Yaz bu sene bumerang gibi gidip gelirken denize girmeyi ertelemek zor olmadı. Şimdi kendimi kısmen daha iyi hissetsem de aşırı duygusalım sanırım kalıcı olacak. Takvim itibarıyle yazın bitmesine az zaman kaldığını fark ettim. Denize girmeye karar verdim. Konsantre oldum gücümü toparladım.  Eşimle evden çıktık. Yokuş inerken yaptığı yardım teklifini bile kabul etmedim. İnişle başedebiliyorum.
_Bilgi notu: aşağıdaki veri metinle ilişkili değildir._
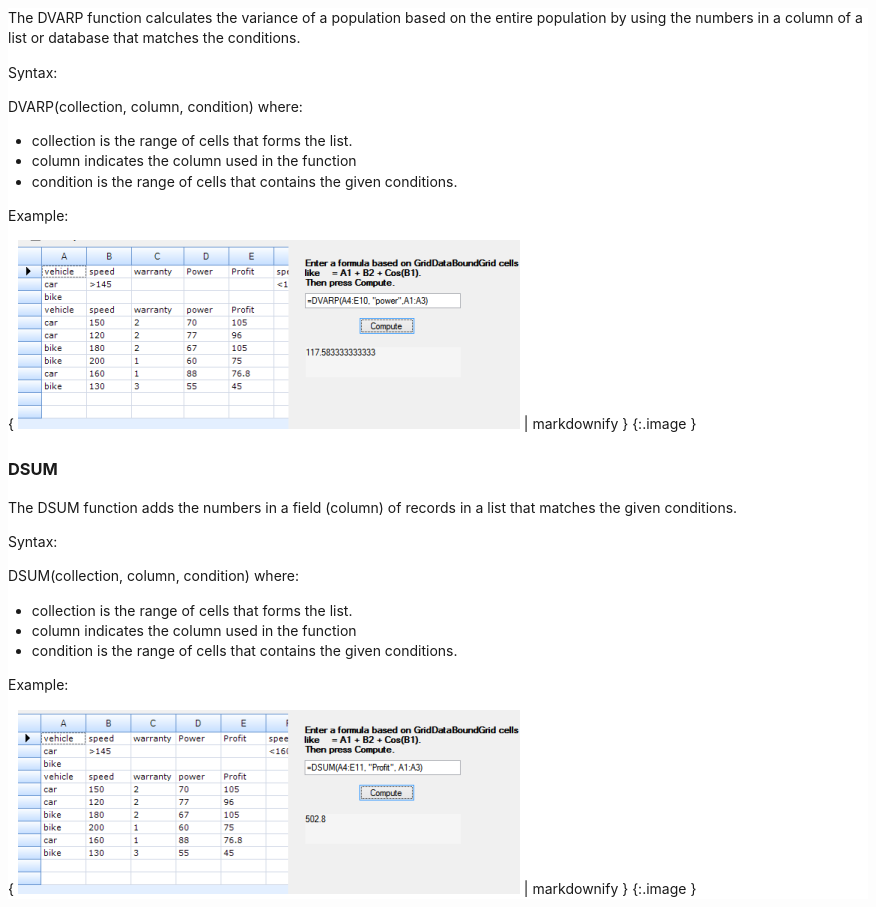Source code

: The DVARP function calculates the variance of a population based on the entire population by using the numbers in a column of a list or database that matches the conditions.

Syntax:

DVARP(collection, column, condition) where:

* collection is the range of cells that forms the list.
* column indicates the column used in the function
* condition is the range of cells that contains the given conditions.

Example:

{ ![C:/Users/ApoorvahR/Desktop/10.png](Calculate-functions_images/Calculate-functions_img21.png) | markdownify }
{:.image }


### DSUM

The DSUM function adds the numbers in a field (column) of records in a list that matches the given conditions.

Syntax:

DSUM(collection, column, condition) where:

* collection is the range of cells that forms the list.
* column indicates the column used in the function
* condition is the range of cells that contains the given conditions.



Example:

{ ![](Calculate-functions_images/Calculate-functions_img22.png) | markdownify }
{:.image }

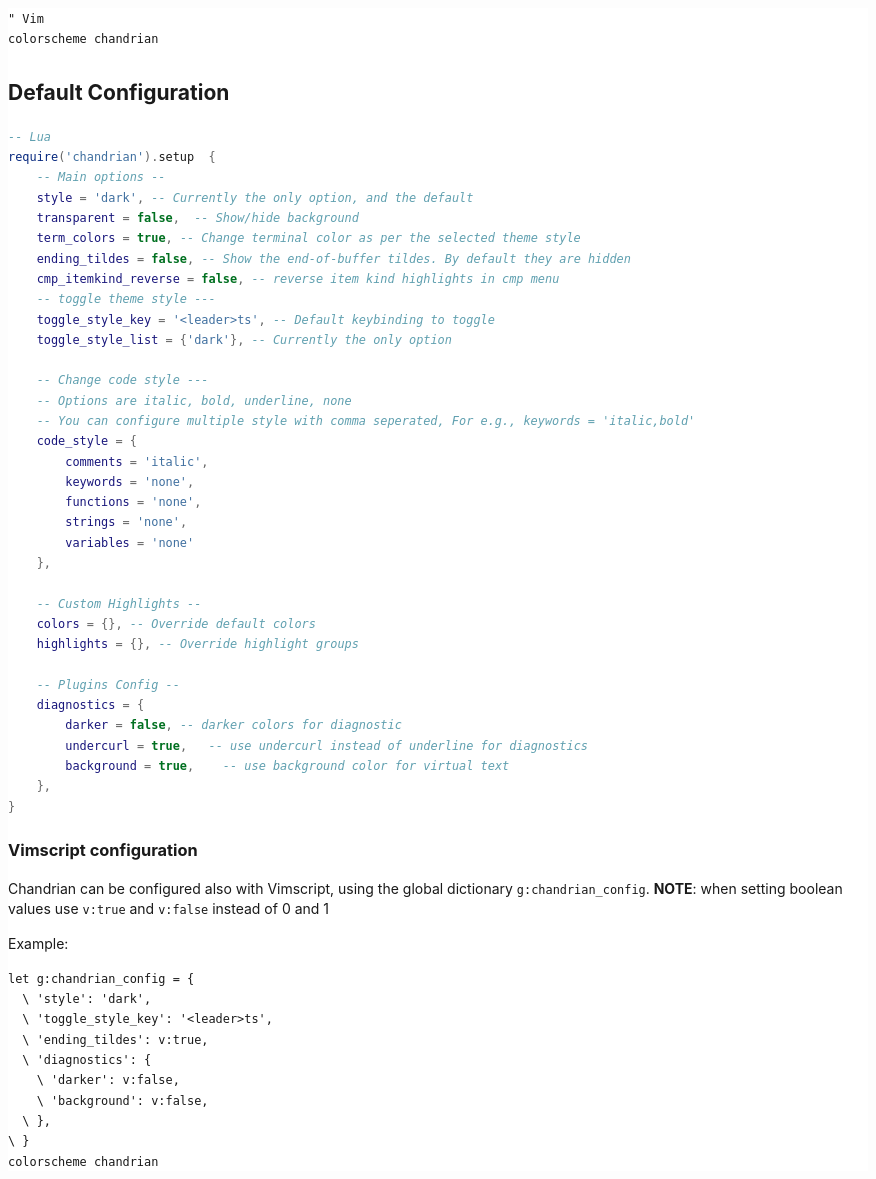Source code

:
```vim
" Vim
colorscheme chandrian
```

## Default Configuration

```lua
-- Lua
require('chandrian').setup  {
    -- Main options --
    style = 'dark', -- Currently the only option, and the default
    transparent = false,  -- Show/hide background
    term_colors = true, -- Change terminal color as per the selected theme style
    ending_tildes = false, -- Show the end-of-buffer tildes. By default they are hidden
    cmp_itemkind_reverse = false, -- reverse item kind highlights in cmp menu
    -- toggle theme style ---
    toggle_style_key = '<leader>ts', -- Default keybinding to toggle
    toggle_style_list = {'dark'}, -- Currently the only option

    -- Change code style ---
    -- Options are italic, bold, underline, none
    -- You can configure multiple style with comma seperated, For e.g., keywords = 'italic,bold'
    code_style = {
        comments = 'italic',
        keywords = 'none',
        functions = 'none',
        strings = 'none',
        variables = 'none'
    },

    -- Custom Highlights --
    colors = {}, -- Override default colors
    highlights = {}, -- Override highlight groups

    -- Plugins Config --
    diagnostics = {
        darker = false, -- darker colors for diagnostic
        undercurl = true,   -- use undercurl instead of underline for diagnostics
        background = true,    -- use background color for virtual text
    },
}
```

### Vimscript configuration

Chandrian can be configured also with Vimscript, using the global dictionary `g:chandrian_config`.
**NOTE**: when setting boolean values use `v:true` and `v:false` instead of 0 and 1

Example:
``` vim
let g:chandrian_config = {
  \ 'style': 'dark',
  \ 'toggle_style_key': '<leader>ts',
  \ 'ending_tildes': v:true,
  \ 'diagnostics': {
    \ 'darker': v:false,
    \ 'background': v:false,
  \ },
\ }
colorscheme chandrian
```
Denize gireceğimiz yere gelince  oturup bir daha kendime olumlu telkinde bulunduktan sonra denize girdim ve yüzdüm zorlanmadan su yutmadan yüzdüm. Üstümden kocaman bir ağırlık kalktı sanki.  Meğer korku belası erteliyormuşum. Eşime iyi olduğumu beni yalnız bırakabileceğini söyledim.  O yüzmeye devam etti. Hasta olmadan önce denize girince bir saat birlikte yüzerdik. Artık ona eşlik edemiyorum. Yüzdüğümde hem çabuk yoruluyorum hem de girmek için bahaneye bakan kramplardan  korkuyorum. Yavaş yavaş, yalnız başıma denizden  çıktım, duşa giden merdivenleri de çıktım. Duşumu da alarak oturduğumuz masaya geldim. Ne kadar yorulduğumu anlatamam.

Biraz o kitabını okudu ben terapistimin yaz ödevi olarak verdiği oyun gibi olan çalışmayı yaptım.

Bana ödül gibi gelen dondurmalarımızı da yedikten sonra yola koyulduk. Dönüş yolundaki tercihimizi merdivenden yana kullandık.  Eşim beni merdivenlerde taşıdı.  O yardım etmese merdiveni çıkamazdım herhalde. Benim pilim bitmişken. Duracell tavşanı gibi bitmez bir enerjiyle eşim balığa çıktı.